Liputan6.com, Jakarta Dalam operasional bisnisnya, perusahaan jasa pengendalian hama telah mendukung berbagai kegiatan industri dalam mengelola kesehatan lingkungannya, mulai dari pabrik, pergudangan, perhotelan, perkantoran hingga permukiman.
Namun, kali ini pelaku usaha pengendali hama harus menemui kendala ketika dihadapkan dengan kebijakan yang belum memperhatikan entomologi pemukiman sebagai bagian dari aspek Kesehatan.
Baca Juga
Sebelumnya, Peraturan Menteri Kesehatan No 14 Tahun 2021 telah terbit dan menimbulkan respons , khususnya terkait standar usaha pengendalian vector dan binatang pembawa penyakit.
Advertisement
Berkenaan dengan hal tersebut, Ketua Umum Asosiasi Perusahaan Jasa Industri Pest Management Indonesia (APJIPMI), Boyke Arie Pahlevi menjelaskan, ada salah satu klausal yang menyebutkan tenaga entomolog kesehatan menjadi salah satu persyaratan dan/atau tenaga kesehatan lingkungan yang mempunyai sertifikat pelatihan di bidang vector penyakit dan binatang pembawa penyakit.
“Definisi entomolog kesehatan masih bias dan kebijakan-kebijakan seperti ini perlu dikoreksi, apalagi dalam klausal tersebut juga menyebutkan yang telah memiliki sertifikat pelatihan yang dilakukan oleh pemerintah atau organisasi profesi entomolog kesehatan. Karena di lapangan, tenaga-tenaga Kesehatan lingkungan atau sanitarian mengikuti latihan 6 hari sudah menjadi entomolog kesehatan,” kata Boyke dikutip Minggu (17/3/2024).
Menurutnya, Perhimpunan Entomologi Indonesia (PEI) bisa menjadi rujukan atas koreksi terhadap kebijakan pemerintah yang kurang tepat dan merugikan dunia usaha agar tidak salah tafsir terkait definisi-definisinya.

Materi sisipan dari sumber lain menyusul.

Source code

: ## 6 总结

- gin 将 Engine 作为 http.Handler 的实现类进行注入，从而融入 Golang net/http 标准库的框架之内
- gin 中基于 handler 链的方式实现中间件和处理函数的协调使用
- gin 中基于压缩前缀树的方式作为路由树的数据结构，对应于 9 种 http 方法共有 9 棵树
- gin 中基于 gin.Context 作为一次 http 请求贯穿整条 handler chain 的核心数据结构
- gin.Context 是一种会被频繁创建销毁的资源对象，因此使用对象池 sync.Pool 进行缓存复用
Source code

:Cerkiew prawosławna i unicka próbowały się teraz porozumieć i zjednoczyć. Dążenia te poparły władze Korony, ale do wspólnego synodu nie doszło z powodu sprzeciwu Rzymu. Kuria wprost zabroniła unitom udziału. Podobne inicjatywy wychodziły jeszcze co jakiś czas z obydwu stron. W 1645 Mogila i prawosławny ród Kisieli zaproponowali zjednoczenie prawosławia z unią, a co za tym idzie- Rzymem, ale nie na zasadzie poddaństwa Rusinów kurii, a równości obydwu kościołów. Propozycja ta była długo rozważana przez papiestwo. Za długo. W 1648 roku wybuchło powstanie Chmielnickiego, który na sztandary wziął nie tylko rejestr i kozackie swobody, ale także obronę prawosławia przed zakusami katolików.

“Sejak aturan itu diberlakukan, cukup menyulitkan pengusaha jasa pengendalian hama, utamanya dalam izin operasionalnya,” kata Boyke.
APJIPMI, lanjut dia, berharap agar PEI bisa mengambil sikap untuk memperjelas dan menegaskan kembali kriteria terkait entomolog kesehatan. Ke depan, PEI juga diharapkan bisa melahirkan Lembaga Sertifikasi Profesi (LSP) dan bisa membuat kategori entomolog permukiman dengan jenjang Pratama, Muda, Madya dan Utama.

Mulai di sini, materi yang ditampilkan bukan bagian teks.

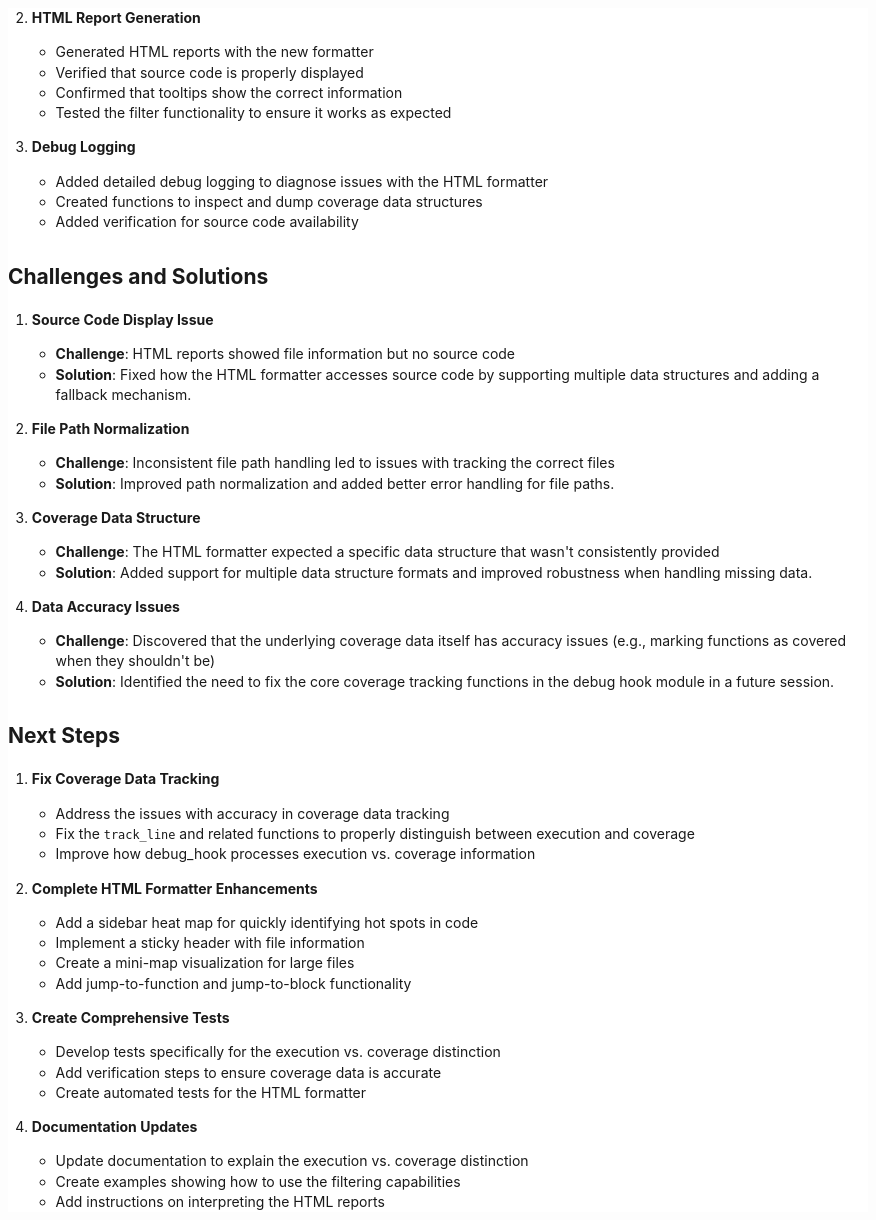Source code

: 2. **HTML Report Generation**
   - Generated HTML reports with the new formatter
   - Verified that source code is properly displayed
   - Confirmed that tooltips show the correct information
   - Tested the filter functionality to ensure it works as expected

3. **Debug Logging**
   - Added detailed debug logging to diagnose issues with the HTML formatter
   - Created functions to inspect and dump coverage data structures
   - Added verification for source code availability

## Challenges and Solutions

1. **Source Code Display Issue**
   - **Challenge**: HTML reports showed file information but no source code
   - **Solution**: Fixed how the HTML formatter accesses source code by supporting multiple data structures and adding a fallback mechanism.

2. **File Path Normalization**
   - **Challenge**: Inconsistent file path handling led to issues with tracking the correct files
   - **Solution**: Improved path normalization and added better error handling for file paths.

3. **Coverage Data Structure**
   - **Challenge**: The HTML formatter expected a specific data structure that wasn't consistently provided
   - **Solution**: Added support for multiple data structure formats and improved robustness when handling missing data.

4. **Data Accuracy Issues**
   - **Challenge**: Discovered that the underlying coverage data itself has accuracy issues (e.g., marking functions as covered when they shouldn't be)
   - **Solution**: Identified the need to fix the core coverage tracking functions in the debug hook module in a future session.

## Next Steps

1. **Fix Coverage Data Tracking**
   - Address the issues with accuracy in coverage data tracking
   - Fix the `track_line` and related functions to properly distinguish between execution and coverage
   - Improve how debug_hook processes execution vs. coverage information

2. **Complete HTML Formatter Enhancements**
   - Add a sidebar heat map for quickly identifying hot spots in code
   - Implement a sticky header with file information
   - Create a mini-map visualization for large files
   - Add jump-to-function and jump-to-block functionality

3. **Create Comprehensive Tests**
   - Develop tests specifically for the execution vs. coverage distinction
   - Add verification steps to ensure coverage data is accurate
   - Create automated tests for the HTML formatter

4. **Documentation Updates**
   - Update documentation to explain the execution vs. coverage distinction
   - Create examples showing how to use the filtering capabilities
   - Add instructions on interpreting the HTML reports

“Pest Management (Pengendalian Hama) di Indonesia dilirik internasional, banyak negara-negara luar yang ingin berinvestasi atau mengembangkan usahanya di Indonesia karena pangsa pasarnya besar," kata Boyke.
UMKM
Namun, lanjutnya, mayoritas pelaku usaha di Indonesia masih UMKM yang manajemennya masih konvensional dan SDMnya rendah, serta kurang mengikuti perkembangan inovasi teknologi. Dengan adanya LSP, diharapkan bisa meningkatkan daya saing industri pengendalian hama nasional.
Ketua Pusat PEI, Dadang menyambut kerja sama dengan APJIPMI di masa yang akan datang. Sehingga dapat kontribusi nyata dalam entomologi Kesehatan, entomologi pertanian hingga entomologi permukiman.
“PEI akan menyusun program kerja berbasis kebutuhan masyarakat, bagaimana entomolog dapat berperan dengan situasi dan kondisi di lintas sektor terkait,” ungkap Dadang dalam acara Sarasehan dan Pengukuhan Dewan Pengurus PEI 2023-2027, pekan lalu di Jakarta.
PEI, kata dia, mengajak semua pihak bekerja sama dalam inovasi baik dalam lingkup bisnis, riset maupun rekomendasi atas kebijakan untuk kemajuan perindustrian.
Advertisement
Bioekologi Serangga
Anggota Bidang Penelitian PEI, Upik Kesumawati Hadi mengatakan, penelitian terkait bioekologi serangga permukiman dan vector, terkait efikasi insektisida rumah tangga perlu mendapat perhatian serius, mengingat perkembangannya yang sangat cepat.
Menurutnya, urgensi untuk dibentuknya LSP Entomologi Permukiman harus dipertimbangkan untuk ditindak lanjuti.
“Bersama APJIPMI, PEI bisa bekerjasama meningkatkan kemampuan SDM pest control (pengendalian hama) dengan berbagai pelatihan. PEI juga akan berperan aktif dalam memberikan rekomendasi terhadap regulasi atau kebijakan yang kurang tepat” pungkas Upik.